__Problem requirements__
For the data below, report how many lines contain the string "blog" and write nothing more.
(Beginning of Dataset extract)
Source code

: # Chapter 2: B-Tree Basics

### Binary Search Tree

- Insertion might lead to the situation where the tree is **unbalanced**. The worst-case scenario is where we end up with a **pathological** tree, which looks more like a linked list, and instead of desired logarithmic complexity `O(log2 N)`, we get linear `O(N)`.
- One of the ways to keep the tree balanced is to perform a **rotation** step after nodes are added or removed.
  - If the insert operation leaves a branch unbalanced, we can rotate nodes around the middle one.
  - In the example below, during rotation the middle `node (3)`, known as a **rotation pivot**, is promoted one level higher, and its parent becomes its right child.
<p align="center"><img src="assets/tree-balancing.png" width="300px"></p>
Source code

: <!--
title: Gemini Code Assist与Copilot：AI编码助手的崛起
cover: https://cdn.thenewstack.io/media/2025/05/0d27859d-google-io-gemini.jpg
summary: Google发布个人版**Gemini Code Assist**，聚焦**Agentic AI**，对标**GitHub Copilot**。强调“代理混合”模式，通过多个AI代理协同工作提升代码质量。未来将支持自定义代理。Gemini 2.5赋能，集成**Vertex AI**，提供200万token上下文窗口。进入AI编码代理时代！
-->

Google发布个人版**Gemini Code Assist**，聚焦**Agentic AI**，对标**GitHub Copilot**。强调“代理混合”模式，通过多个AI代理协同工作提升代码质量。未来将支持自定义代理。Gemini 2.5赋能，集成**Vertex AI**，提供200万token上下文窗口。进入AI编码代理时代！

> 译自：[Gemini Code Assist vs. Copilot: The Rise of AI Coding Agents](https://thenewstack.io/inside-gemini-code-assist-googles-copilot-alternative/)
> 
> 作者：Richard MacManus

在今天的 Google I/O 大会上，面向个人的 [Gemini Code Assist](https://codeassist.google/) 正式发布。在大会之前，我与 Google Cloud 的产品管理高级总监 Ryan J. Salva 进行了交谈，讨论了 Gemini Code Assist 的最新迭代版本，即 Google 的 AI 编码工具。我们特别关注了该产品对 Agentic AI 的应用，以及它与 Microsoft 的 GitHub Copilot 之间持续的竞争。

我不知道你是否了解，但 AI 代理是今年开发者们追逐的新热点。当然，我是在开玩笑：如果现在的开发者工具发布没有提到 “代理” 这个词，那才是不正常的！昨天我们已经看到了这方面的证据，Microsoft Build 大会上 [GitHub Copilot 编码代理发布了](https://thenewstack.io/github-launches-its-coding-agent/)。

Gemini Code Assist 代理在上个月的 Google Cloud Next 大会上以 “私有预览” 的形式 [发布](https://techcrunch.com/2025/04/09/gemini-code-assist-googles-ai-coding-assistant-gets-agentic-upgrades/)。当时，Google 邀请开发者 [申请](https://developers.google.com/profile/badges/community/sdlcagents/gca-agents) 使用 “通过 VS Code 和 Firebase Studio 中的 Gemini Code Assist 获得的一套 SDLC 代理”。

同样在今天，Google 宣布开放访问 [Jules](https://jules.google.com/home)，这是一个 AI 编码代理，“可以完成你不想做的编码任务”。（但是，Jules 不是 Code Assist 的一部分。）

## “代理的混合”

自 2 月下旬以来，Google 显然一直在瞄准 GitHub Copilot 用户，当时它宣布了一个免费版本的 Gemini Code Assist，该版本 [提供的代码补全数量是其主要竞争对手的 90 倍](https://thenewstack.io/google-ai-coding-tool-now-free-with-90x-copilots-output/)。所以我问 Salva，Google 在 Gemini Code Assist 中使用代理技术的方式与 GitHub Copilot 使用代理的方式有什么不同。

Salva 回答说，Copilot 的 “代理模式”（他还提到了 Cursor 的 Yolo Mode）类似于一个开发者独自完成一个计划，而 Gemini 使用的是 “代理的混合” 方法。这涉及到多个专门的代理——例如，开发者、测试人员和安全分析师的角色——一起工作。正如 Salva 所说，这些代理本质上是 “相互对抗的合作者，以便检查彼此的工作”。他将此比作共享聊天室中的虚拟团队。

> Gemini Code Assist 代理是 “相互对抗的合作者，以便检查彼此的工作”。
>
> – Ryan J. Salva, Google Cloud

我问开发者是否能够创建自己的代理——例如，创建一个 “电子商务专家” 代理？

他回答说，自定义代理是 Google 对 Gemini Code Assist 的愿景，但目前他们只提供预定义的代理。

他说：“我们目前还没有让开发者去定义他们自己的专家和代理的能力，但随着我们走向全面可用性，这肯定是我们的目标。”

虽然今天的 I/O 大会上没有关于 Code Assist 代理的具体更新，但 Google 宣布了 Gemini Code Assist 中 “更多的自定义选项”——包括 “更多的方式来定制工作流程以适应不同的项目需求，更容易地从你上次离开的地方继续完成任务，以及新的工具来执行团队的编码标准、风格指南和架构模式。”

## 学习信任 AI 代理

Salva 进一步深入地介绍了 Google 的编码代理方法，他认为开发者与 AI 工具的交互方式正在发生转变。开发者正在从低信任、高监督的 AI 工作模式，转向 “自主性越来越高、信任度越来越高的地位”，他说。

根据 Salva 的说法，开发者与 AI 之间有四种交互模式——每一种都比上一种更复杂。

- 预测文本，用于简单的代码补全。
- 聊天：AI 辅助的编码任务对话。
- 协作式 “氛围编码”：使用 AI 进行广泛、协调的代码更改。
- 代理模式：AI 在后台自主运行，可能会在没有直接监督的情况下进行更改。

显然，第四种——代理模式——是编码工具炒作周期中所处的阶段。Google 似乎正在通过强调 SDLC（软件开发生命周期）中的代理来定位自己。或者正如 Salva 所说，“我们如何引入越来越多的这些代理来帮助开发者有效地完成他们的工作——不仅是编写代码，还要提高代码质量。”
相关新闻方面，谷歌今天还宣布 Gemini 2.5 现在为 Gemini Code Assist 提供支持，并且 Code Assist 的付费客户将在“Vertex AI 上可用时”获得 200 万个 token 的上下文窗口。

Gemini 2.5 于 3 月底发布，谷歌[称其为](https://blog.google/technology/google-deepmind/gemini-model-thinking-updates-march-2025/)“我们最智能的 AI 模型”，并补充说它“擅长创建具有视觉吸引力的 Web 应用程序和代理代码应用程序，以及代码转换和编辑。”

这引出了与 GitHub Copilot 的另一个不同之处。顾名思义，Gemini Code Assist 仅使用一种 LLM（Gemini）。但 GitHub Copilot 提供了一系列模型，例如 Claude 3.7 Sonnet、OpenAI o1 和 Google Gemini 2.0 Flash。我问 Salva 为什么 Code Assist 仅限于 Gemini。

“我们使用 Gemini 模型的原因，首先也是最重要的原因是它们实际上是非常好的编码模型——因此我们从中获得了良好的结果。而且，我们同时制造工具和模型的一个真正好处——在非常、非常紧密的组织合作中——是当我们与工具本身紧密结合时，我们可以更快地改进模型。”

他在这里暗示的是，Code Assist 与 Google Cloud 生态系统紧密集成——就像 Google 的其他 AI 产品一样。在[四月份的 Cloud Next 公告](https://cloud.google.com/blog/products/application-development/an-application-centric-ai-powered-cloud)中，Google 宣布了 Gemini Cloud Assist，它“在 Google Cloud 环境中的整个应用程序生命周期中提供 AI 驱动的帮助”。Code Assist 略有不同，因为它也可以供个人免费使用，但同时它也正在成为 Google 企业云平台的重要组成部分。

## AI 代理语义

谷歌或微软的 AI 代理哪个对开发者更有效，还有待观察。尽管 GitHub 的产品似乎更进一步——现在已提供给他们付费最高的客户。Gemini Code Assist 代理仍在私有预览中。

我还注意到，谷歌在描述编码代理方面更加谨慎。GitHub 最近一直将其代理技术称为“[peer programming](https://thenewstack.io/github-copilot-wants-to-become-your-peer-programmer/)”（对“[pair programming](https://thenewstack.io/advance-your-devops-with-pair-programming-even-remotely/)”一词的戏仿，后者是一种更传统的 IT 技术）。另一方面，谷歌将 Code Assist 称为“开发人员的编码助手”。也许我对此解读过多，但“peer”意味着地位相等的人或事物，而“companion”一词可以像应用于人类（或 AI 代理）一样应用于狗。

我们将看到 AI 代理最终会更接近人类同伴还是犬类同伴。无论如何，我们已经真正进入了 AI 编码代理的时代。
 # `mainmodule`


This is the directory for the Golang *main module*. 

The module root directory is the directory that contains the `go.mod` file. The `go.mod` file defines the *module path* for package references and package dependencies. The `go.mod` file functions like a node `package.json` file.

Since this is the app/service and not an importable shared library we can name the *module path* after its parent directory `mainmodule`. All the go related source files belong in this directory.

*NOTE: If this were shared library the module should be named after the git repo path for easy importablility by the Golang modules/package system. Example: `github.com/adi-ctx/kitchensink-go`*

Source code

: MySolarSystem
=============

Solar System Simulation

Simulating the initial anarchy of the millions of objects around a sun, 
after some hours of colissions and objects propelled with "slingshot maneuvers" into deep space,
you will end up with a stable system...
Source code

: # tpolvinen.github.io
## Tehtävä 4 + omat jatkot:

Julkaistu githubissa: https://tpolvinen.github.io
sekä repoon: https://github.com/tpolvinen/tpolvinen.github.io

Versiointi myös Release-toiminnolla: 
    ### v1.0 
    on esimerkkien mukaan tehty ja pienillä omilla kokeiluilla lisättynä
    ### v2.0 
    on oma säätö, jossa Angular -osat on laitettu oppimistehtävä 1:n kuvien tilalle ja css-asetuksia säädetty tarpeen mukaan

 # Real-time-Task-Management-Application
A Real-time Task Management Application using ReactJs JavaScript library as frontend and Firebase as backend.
(End of Dataset extract)
__Solution to this exercise__
2